Inside my application I inspect HttpRequest.Scheme. Running locally this returns https
if I make a request using https. Running on azure it returns http
.
It appears Azure App Services is terminating the SSL connection and proxying to my app. Is there a way to configure Azure App Services so the https request makes it to my application unmodified? Or at least HttpRequest.Scheme matches the original request?

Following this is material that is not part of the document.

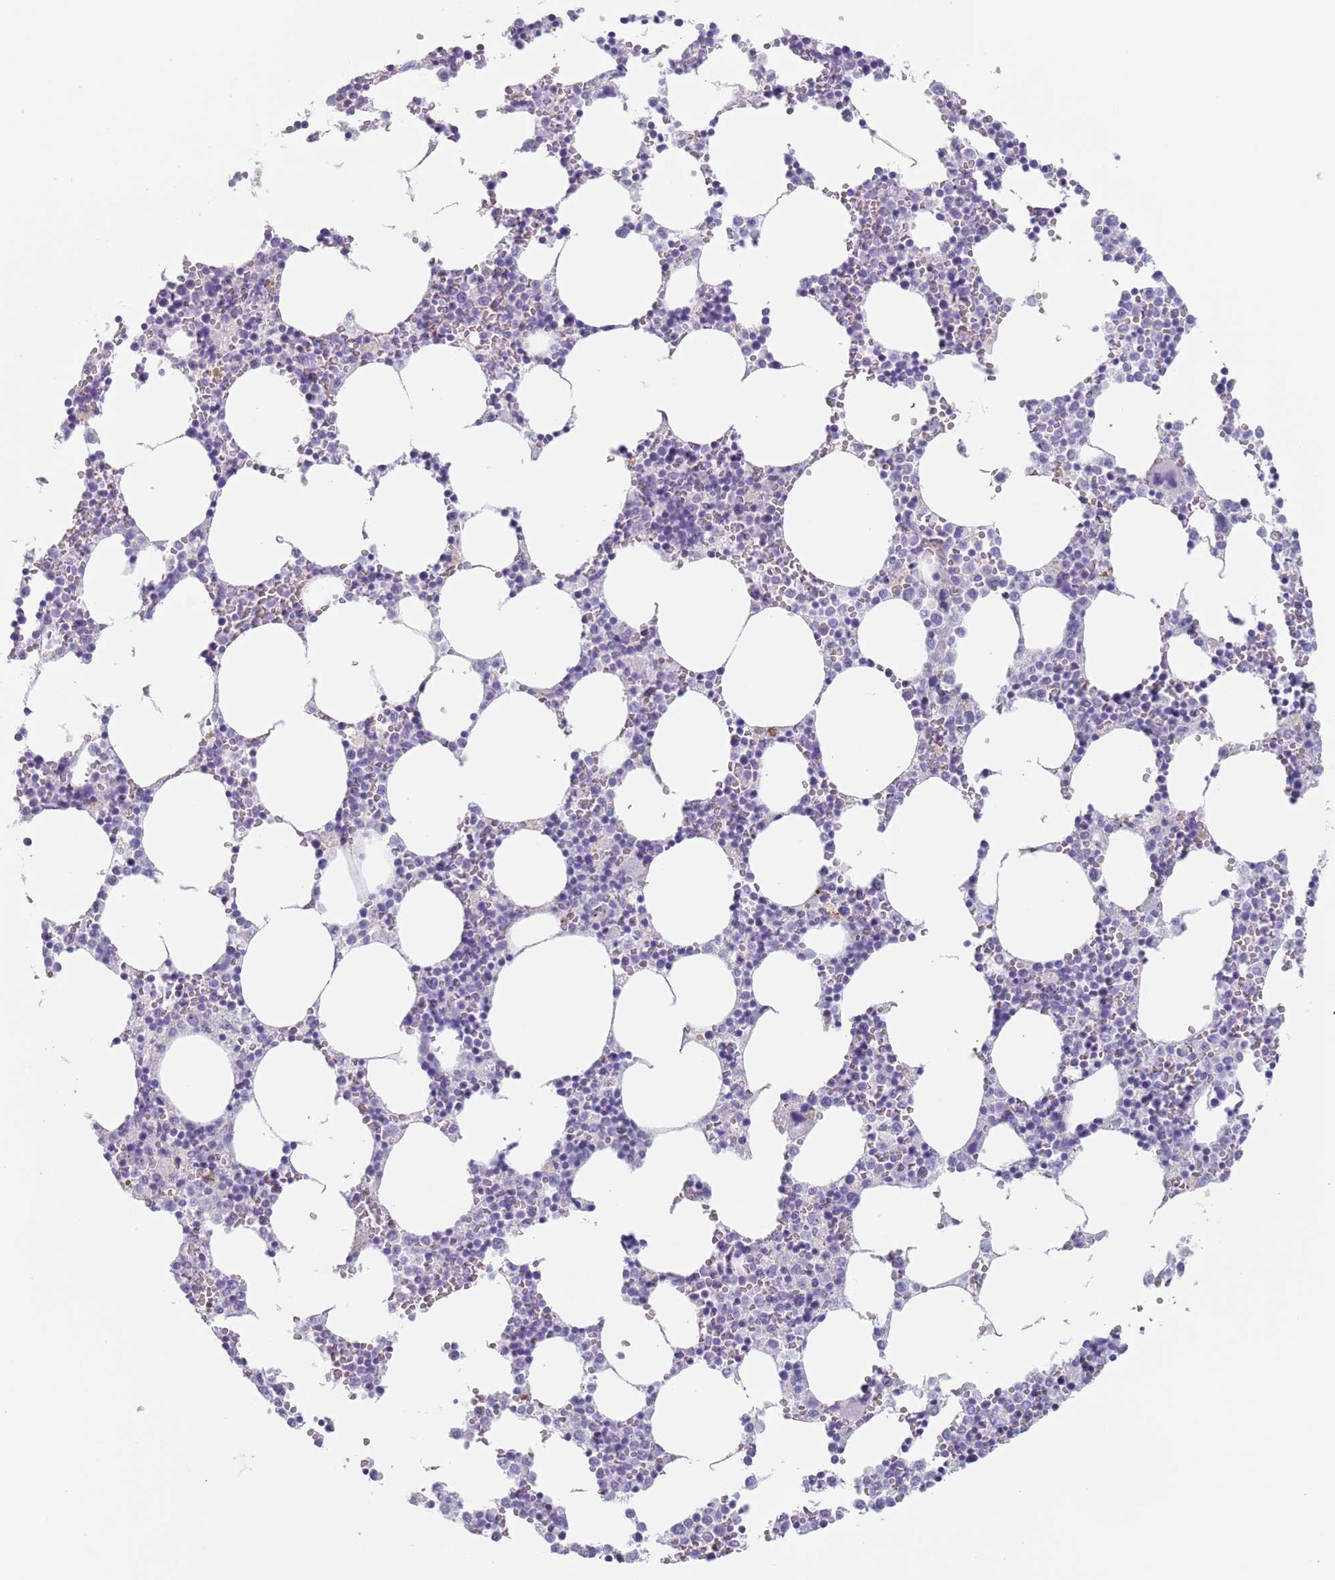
{"staining": {"intensity": "moderate", "quantity": "<25%", "location": "nuclear"}, "tissue": "bone marrow", "cell_type": "Hematopoietic cells", "image_type": "normal", "snomed": [{"axis": "morphology", "description": "Normal tissue, NOS"}, {"axis": "topography", "description": "Bone marrow"}], "caption": "Normal bone marrow exhibits moderate nuclear positivity in about <25% of hematopoietic cells Immunohistochemistry (ihc) stains the protein of interest in brown and the nuclei are stained blue..", "gene": "OR5A2", "patient": {"sex": "female", "age": 64}}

I've built a sample diagnostic page to show this behavior:
var healthStatus = new
{
Port = context.Request.Host.Port?.ToString() ?? "unknown",
context.Request.Scheme,
context.Request.IsHttps,
Headers = context.Request.Headers.Select(x => $"{x.Key}:{x.Value}").ToArray()
};
context.Response.ContentType = "application/json";
await context.Response.WriteAsync(JsonConvert.SerializeObject(healthStatus));
Debugging in VS Locally: https://localhost:1234/ping
:
{
"Port":1234,
"Scheme": "https",
"IsHttps": true,
"Headers": <standard headers - nothing interesting>
}
Deploying to Azure App Services: https://appServiceExample.myDomain.com/ping
:
{
"Port":"unknown",
"Scheme": "http",
"IsHttps": false,
Headers: [
// there are several more headers, but only these looked interesting:
"X-Forwarded-For:195.206.xxx.xxx:6922",
"X-Forwarded-Proto:https",
"X-AppService-Proto:https"
]
}
As a workaround: Could I solve this problem my relying on the X-AppService-Proto
or X-Forwarded-Proto
header? But this seems a bit of a hack, as I'd rather inspect the original incoming request - and I'm unsure how reliable these headers are.